And finally, the intention to recommend variable is a central ingredient for the wider diffusion of e-government services. The recommendation from citizens to their fellow citizens to use and access services through e-government platform is a major way toward the faster diffusion and use of e-government services. Also, it is a further step toward the judicious utilization of government scarce resources on e-government development. Since it will be a waste of government resources if the huge investment is made on the development of an e-government platform but citizens fail to adopt it. The recommendations from friends, relatives, and highly respected individuals are powerful mechanisms for achieving greater recognition, promotion, and success in technology adoption (Oliveira et al., 2016), such as e-government. Although the intention to recommend has been explored in terms of mobile payment adoption (Oliveira et al., 2016; Verkijika, 2020), there are limited studies on the intention to recommend when it comes to e-government services adoption. In other words, most studies on e-government have not experimented on this variable and thus make it imperative and important to examine it in the context of e-government. These reasons formed the basis for selecting these three variables to extend the UMEGA. This is to provide a unique insight on the impact of these three constructs on the adoption of e-government services under the ambit of UMEGA. The extension is also based on the fundamental principle of the UTAUT model upon which the UMEGA was also based. This proposed extension is expected to provide a richer understanding of the factors influencing the adoption of e-government services as compared to the original UMEGA. The extension is also important because no single proposed model of e-government adoption is capable of unearthing fully all the characteristics or factors determining the adoption of e-government services. The extension of the UMEGA would seek to contribute to the e-government adoption literature.

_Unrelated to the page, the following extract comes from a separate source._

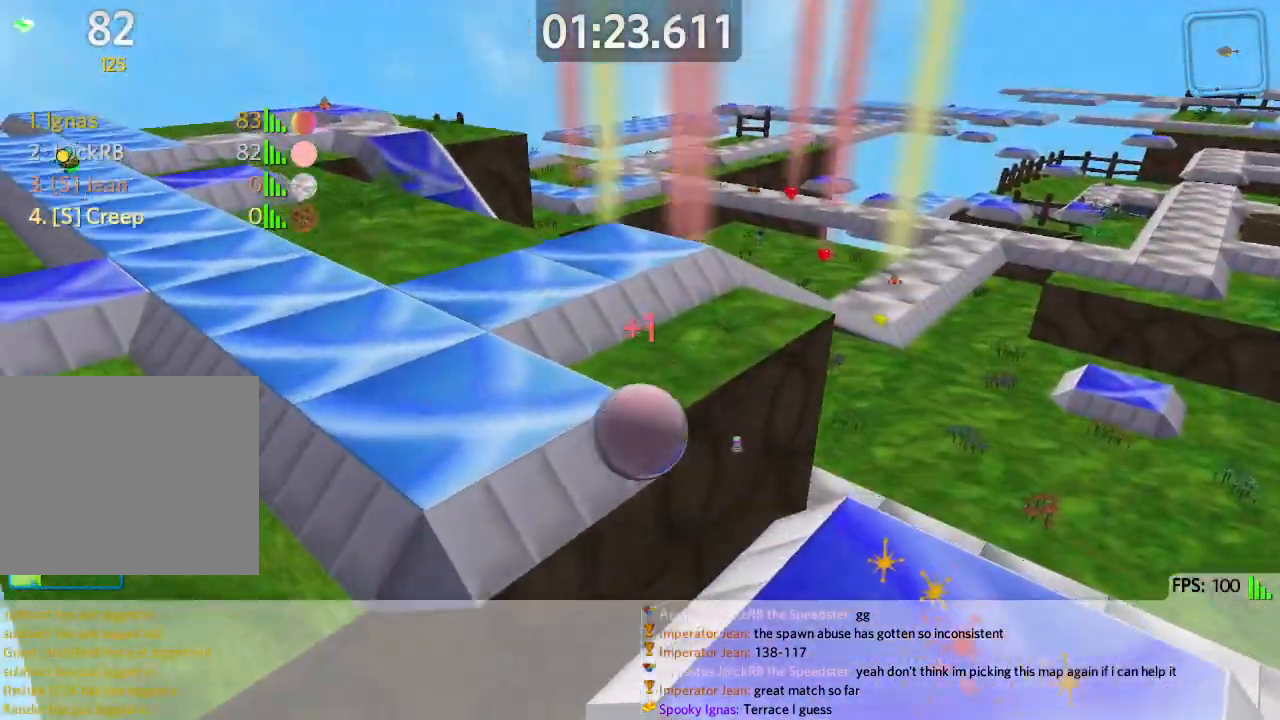
{"keys": ["d", "w"], "events": [[283, "a", "down"], [283, "d", "up"], [483, "a", "up"], [500, "d", "down"]]}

The remainder of this research paper is organized as follows: Discussion of the research framework and research hypotheses development, research model, research methodology, results and data analysis, discussion of the results, conclusion, and limitations.
Research Framework and Research Hypotheses Development
UTAUT
The UTAUT was devised by Venkatesh et al., 2003. It was developed to provide a better explanation of the individual user behavior toward the adoption of computer- and technology-related applications. The UTUAT is made up of four main determinants of the intention to use and actual use of technology, such as performance expectancy, effort expectancy, social influence, and facilitating conditions (Venkatesh et al., 2003). These four constructs in the UTAUT are moderated by age, gender, experience, and voluntariness (Venkatesh et al., 2003). Since the development of the UTAUT, it has been applied in various studies and across different fields that utilize or integrate IT. This extensive application, testing, and validating are vividly visible in areas, such as e-government (Al-Swidi & Faaeq, 2019; Naranjo-Zolotov et al., 2018; Sawalha et al., 2019), e-commerce (Li et al., 2018; Pobee & Opoku, 2018; Shaw & Sergueeva, 2019; Soomro, 2019), e-health/mobile health (Alam et al., 2018; Bawack & Kamdjoug, 2018; Quaosar et al., 2018), e-tourism (Gupta et al., 2018; Lama et al., 2019), and mobile banking (Rahi et al., 2018; Raza et al., 2019).
UMEGA
The UMEGA was developed based on the UTAUT proposed by Venkatesh et al. (2003). The UMEGA was proposed and validated by Dwivedi et al. (2017) as an attempt to provide a specific model or theory for the context of e-government adoption. Its development was based on the primary reason that the current e-government adoption studies have largely dependent on applied theories and models of an IS/IT adoption. Some of these IS/IT theories or models of adoption are theory of reason action (TRA) (Fishbein & Ajzen, 1975), TAM (Davis, 1989), social cognitive theory (SCT) (Compeau et al., 1999; Compeau & Higgins, 1995), innovation diffusion theory (IDT) (Rogers, 2003), diffusion of innovation (DOI) (Rogers, 2003), DTPB (Taylor & Todd, 1995), TPB (Ajzen, 1991; Fishbein & Ajzen, 1975), and UTAUT by Venkatesh et al. (2003).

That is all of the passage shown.